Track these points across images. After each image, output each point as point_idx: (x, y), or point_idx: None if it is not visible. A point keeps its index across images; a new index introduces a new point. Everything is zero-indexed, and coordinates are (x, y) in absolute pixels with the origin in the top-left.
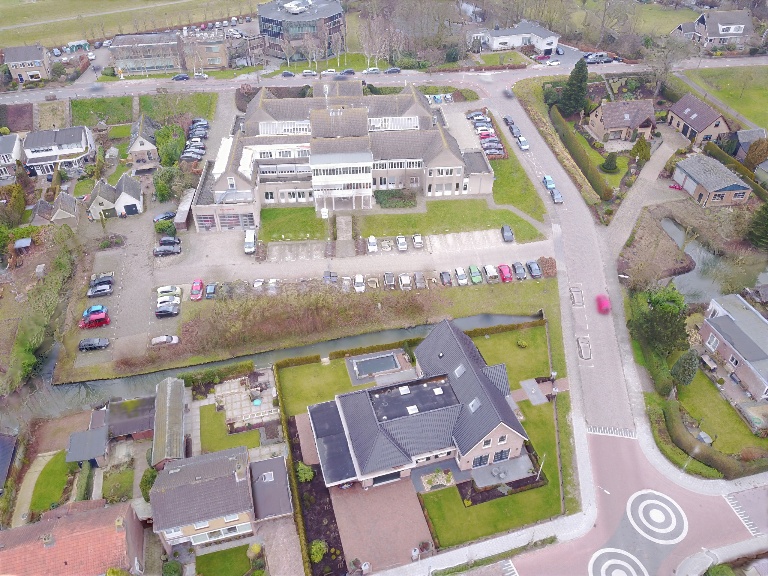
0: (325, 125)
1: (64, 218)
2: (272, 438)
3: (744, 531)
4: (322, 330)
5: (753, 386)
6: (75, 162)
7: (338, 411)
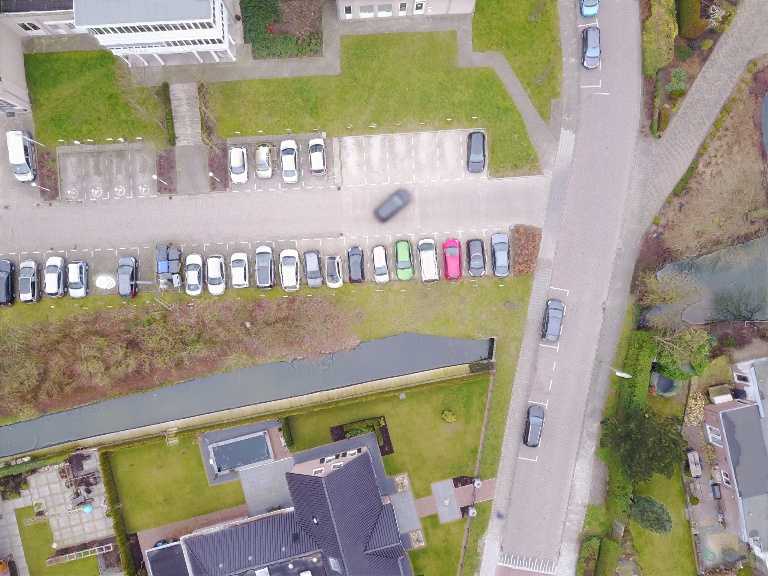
0: None
1: None
2: (113, 566)
3: None
4: None
5: (731, 519)
6: None
7: (185, 562)
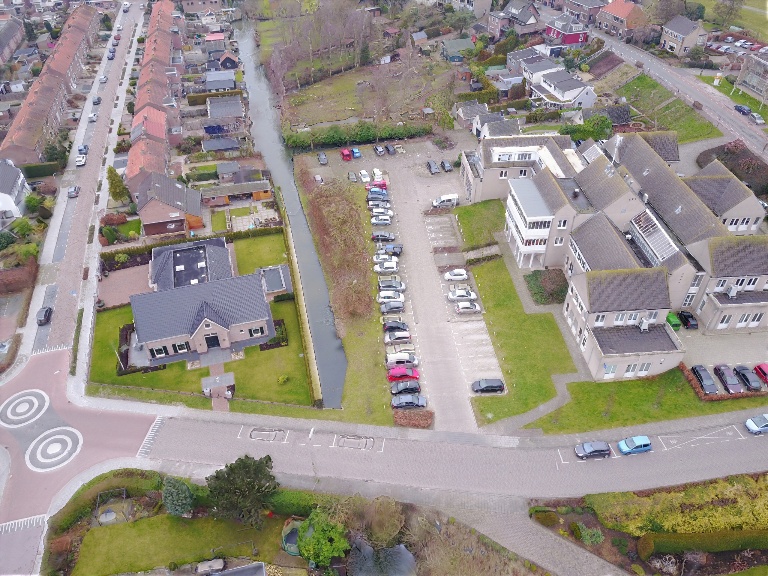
0: (592, 175)
1: (461, 116)
2: None
3: (6, 519)
4: (326, 252)
5: None
6: (549, 104)
7: None
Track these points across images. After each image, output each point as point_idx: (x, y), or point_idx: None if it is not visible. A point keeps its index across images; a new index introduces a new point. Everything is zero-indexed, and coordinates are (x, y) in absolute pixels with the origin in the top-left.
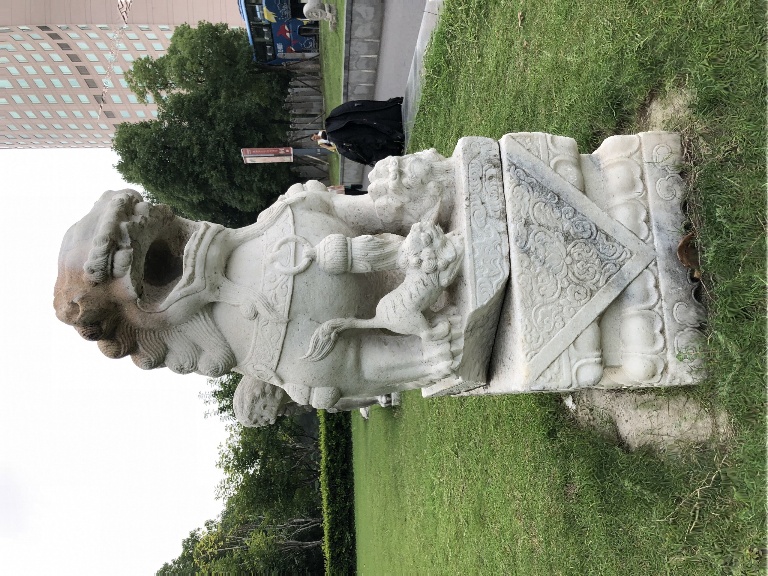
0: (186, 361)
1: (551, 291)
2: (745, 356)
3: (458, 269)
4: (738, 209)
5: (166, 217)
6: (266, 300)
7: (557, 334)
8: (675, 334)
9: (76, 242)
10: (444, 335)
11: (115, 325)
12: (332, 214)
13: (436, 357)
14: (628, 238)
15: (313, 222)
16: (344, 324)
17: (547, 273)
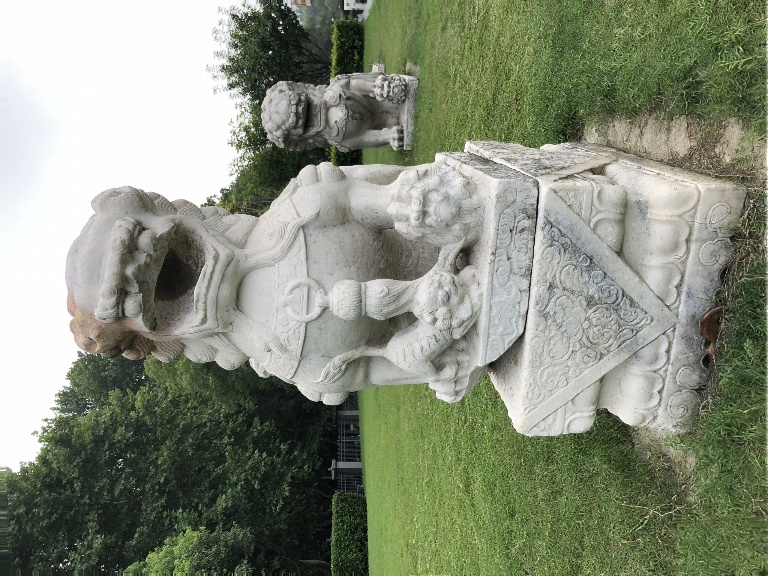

━━━━━━━━━━━━━━━━

Given problem:
Write out all the entries above as a JSON list of strings, one string per line, with blank lines dropped. Leave the pictures out.

Full answer:
[
  "Track these points across images. After each image, output each point as point_idx: (x, y), or point_idx: None if it is not visible. A point keeps its index across images; a new index introduces a new point. Everything is zero-indexed, and coordinates are (x, y) in absolute pixels with the origin in the top-left.",
  "0: (325, 125)",
  "1: (64, 218)",
  "2: (272, 438)",
  "3: (744, 531)",
  "4: (322, 330)",
  "5: (753, 386)",
  "6: (75, 162)",
  "7: (338, 411)",
  "0: None",
  "1: None",
  "2: (113, 566)",
  "3: None",
  "4: None",
  "5: (731, 519)",
  "6: None",
  "7: (185, 562)",
  "0: (592, 175)",
  "1: (461, 116)",
  "2: None",
  "3: (6, 519)",
  "4: (326, 252)",
  "5: None",
  "6: (549, 104)",
  "7: None",
  "Track these points across images. After each image, output each point as point_idx: (x, y), or point_idx: None if it is not visible. A point keeps its index across images; a new index introduces a new point. Everything is zero-indexed, and coordinates are (x, y) in absolute pixels with the origin in the top-left.",
  "0: (186, 361)",
  "1: (551, 291)",
  "2: (745, 356)",
  "3: (458, 269)",
  "4: (738, 209)",
  "5: (166, 217)",
  "6: (266, 300)",
  "7: (557, 334)",
  "8: (675, 334)",
  "9: (76, 242)",
  "10: (444, 335)",
  "11: (115, 325)",
  "12: (332, 214)",
  "13: (436, 357)",
  "14: (628, 238)",
  "15: (313, 222)",
  "16: (344, 324)",
  "17: (547, 273)"
]